Ao fim do julgamento, o placar foi de 3 a 2 para que Moro fosse declarado parcial . O que surpreendeu, no entanto, foi a atitude da ministra Cármen Lúcia, que pediu para se manifestar e mudou seu voto. Anteriormente, Cármen Lúcia tinha entendido que o ex-juiz não tinha sido parcial, mas a avaliação de bastidor foi a de que ela se espantou com o teor das conversas com procuradores, já que na primeira vez em que se manifestou ninguém tinha conhecimento sobre o caso.
Para o professor Rubens Beçak, da Faculdade de Direito de Ribeirão Preto da Universidade de São Paulo (USP), tais conversas entre Moro são "estapafúrdias" e não deveriam ser usadas como provas. "São conversas obtidas por um hacker por meio de crime. Essas mensagens são uma prova muito frágil", disse.

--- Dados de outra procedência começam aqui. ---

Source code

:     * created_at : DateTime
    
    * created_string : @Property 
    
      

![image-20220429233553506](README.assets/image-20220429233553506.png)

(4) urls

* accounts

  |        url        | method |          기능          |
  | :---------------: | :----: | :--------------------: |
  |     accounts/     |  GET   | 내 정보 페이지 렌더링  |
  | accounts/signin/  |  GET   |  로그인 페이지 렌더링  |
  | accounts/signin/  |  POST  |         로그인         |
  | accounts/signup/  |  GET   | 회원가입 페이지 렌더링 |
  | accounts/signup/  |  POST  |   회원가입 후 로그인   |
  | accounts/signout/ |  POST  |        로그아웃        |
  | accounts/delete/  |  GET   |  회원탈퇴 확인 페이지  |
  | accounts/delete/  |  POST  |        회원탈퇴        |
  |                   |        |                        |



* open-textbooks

Segundo o especialista, a inclusão dos diálogos em autos de processos "vai contra toda a evolução do instituto jurídico". “Isso representa uma violação do sigilo de todas as pessoas, já que escutas e interceptações são utilizadas somente por ordem judicial. É uma distorção do espírito da jurisprudência sobre escutas ilegais que desmonta o que vinha sendo construído nos últimos anos”, completou Beçak.
Um dos principais argumentos de quem é a favor de que as conversas sejam utilizadas é o de que a Polícia Federal (PF) já fez a perícia dos dados e que, portanto, não teriam sido adulteradas. Para Beçak, porém, essas mensagens devem ser chamadas de “indícios de provas” por terem sido obtidas "ao arrepio de procedimentos legais".
"A mudança de entendimento da ministra Cármen Lúcia foi uma fala para inglês ver", afirmou o professor de Direito, ao entender que o STF só vai mudar seu posicionamento quando for conveniente. "Quem viver, verá. O STF só deve pautar essa questão por conveniência. Vai demorar um pouco. Não vejo nada que faça o STF adiantar esse julgamento", completou.
Já quem defende a não utilização das mensagens diz que existe chance de adulteração por parte dos hackers que fizeram a interceptação, como se manifestou várias vezes o ministro Luís Roberto Barroso. Barroso faz parte da ala chamada punitivista do STF, grupo que toma decisões que costumam favorecer a força-tarefa da Lava Jato.
Crimes digitais são "terreno pantanoso" para o STF
Na avaliação do professor de Direito da Faculdade de Direito de Ribeirão Preto, o motivo para o STF demorar para decidir sobre a autenticidade das mensagens se deve ao motivo de crimes digitais ainda serem um “terreno pantanoso” para a Corte.
"É um terreno muito pantanoso para o STF por envolver a internet e o ambiente digital. Para a Corte, falta concretude, não tem nada que tenha peso de prova mais clara como marca de sangue ou uma faca, por exemplo", analisa.
No caso específico de Moro, Beçak acredita que as conversas do Telegram nem devem ser usadas pela defesa do ex-presidente Lula. Na interpretação do especialista, elas são válidas para defender o petista, mas o que ocorre é que decisões estão sendo tomadas para punir Moro, como ocorreu no caso do julgamento da parcialidade do ex-juiz, e não necessariamente inocentar Lula.
"Esse tipo de informação só deve ser utilizada para prova de inocência, e não acusação. Isso vai representar um grande dano para aqueles que sofrem crimes cibernéticos", concluiu o professor.